[Content revision data]
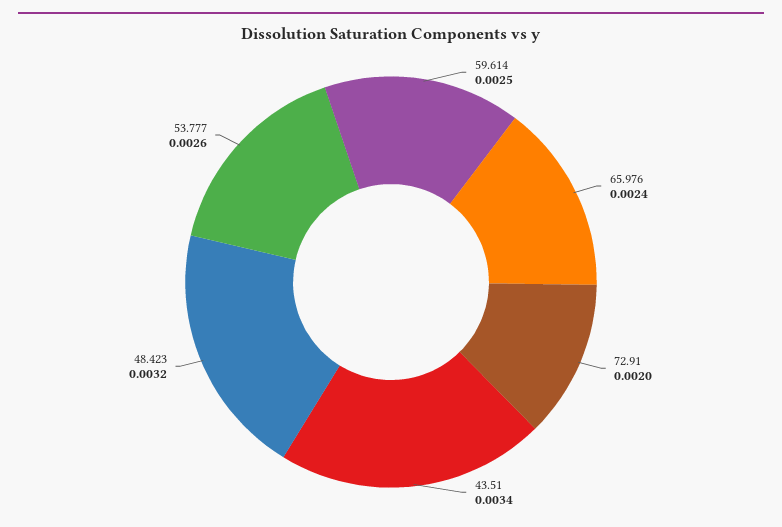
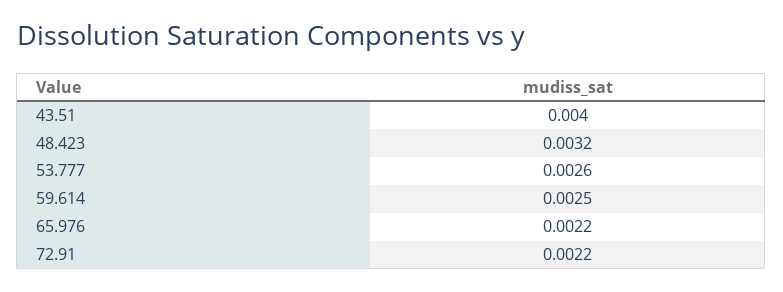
65.976: 0.0024 -> 0.0022
72.91: 0.002 -> 0.0022
43.51: 0.0034 -> 0.004

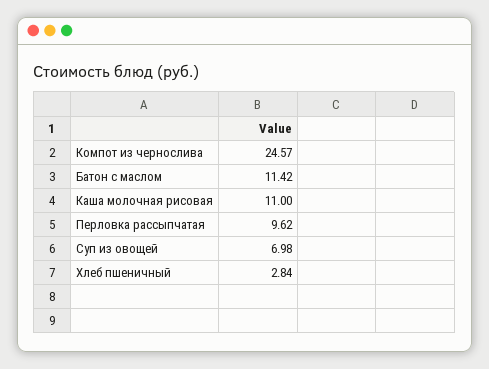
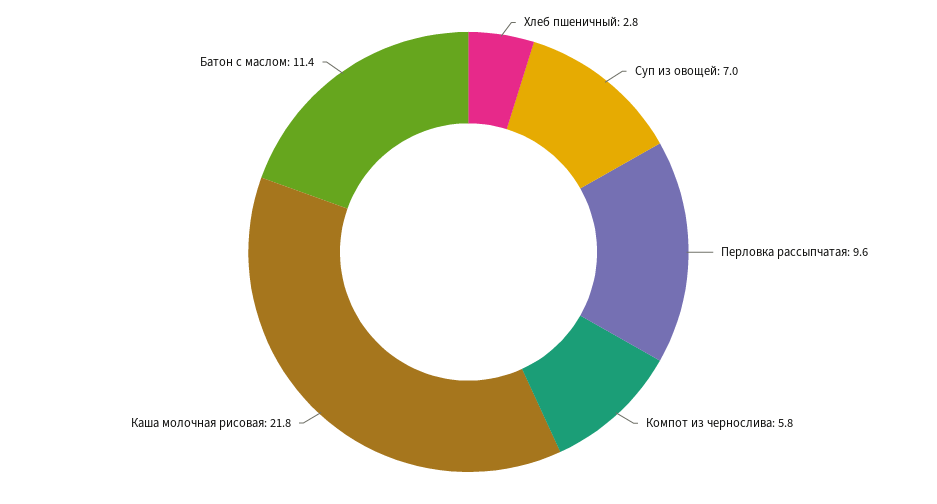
Компот из чернослива: 24.57 -> 5.8
Каша молочная рисовая: 11 -> 21.8

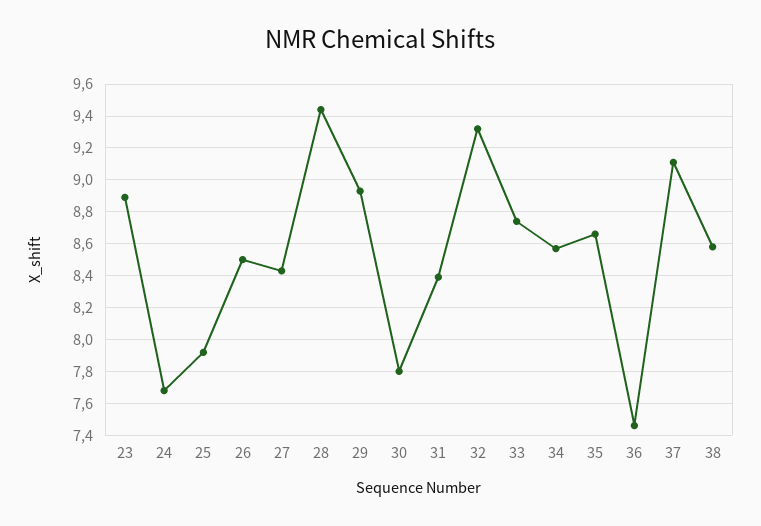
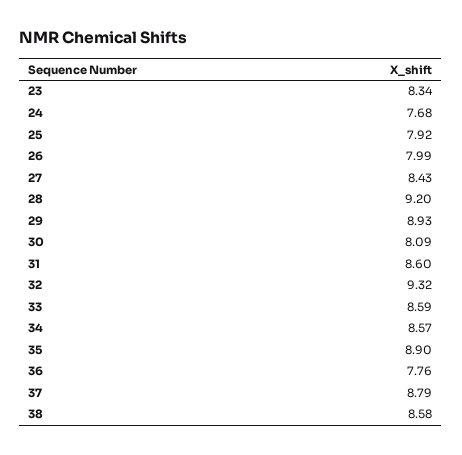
23: 8.9 -> 8.34
26: 8.5 -> 7.99
28: 9.45 -> 9.2
30: 7.8 -> 8.09
31: 8.4 -> 8.6
33: 8.75 -> 8.59
35: 8.65 -> 8.9
36: 7.45 -> 7.76
37: 9.1 -> 8.79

YOUR TASK => Every word of the data should be reproduced exactly; please omit any pictures.

TASK ANSWER =>
65.976: 0.0024 -> 0.0022
72.91: 0.002 -> 0.0022
43.51: 0.0034 -> 0.004

Компот из чернослива: 24.57 -> 5.8
Каша молочная рисовая: 11 -> 21.8

23: 8.9 -> 8.34
26: 8.5 -> 7.99
28: 9.45 -> 9.2
30: 7.8 -> 8.09
31: 8.4 -> 8.6
33: 8.75 -> 8.59
35: 8.65 -> 8.9
36: 7.45 -> 7.76
37: 9.1 -> 8.79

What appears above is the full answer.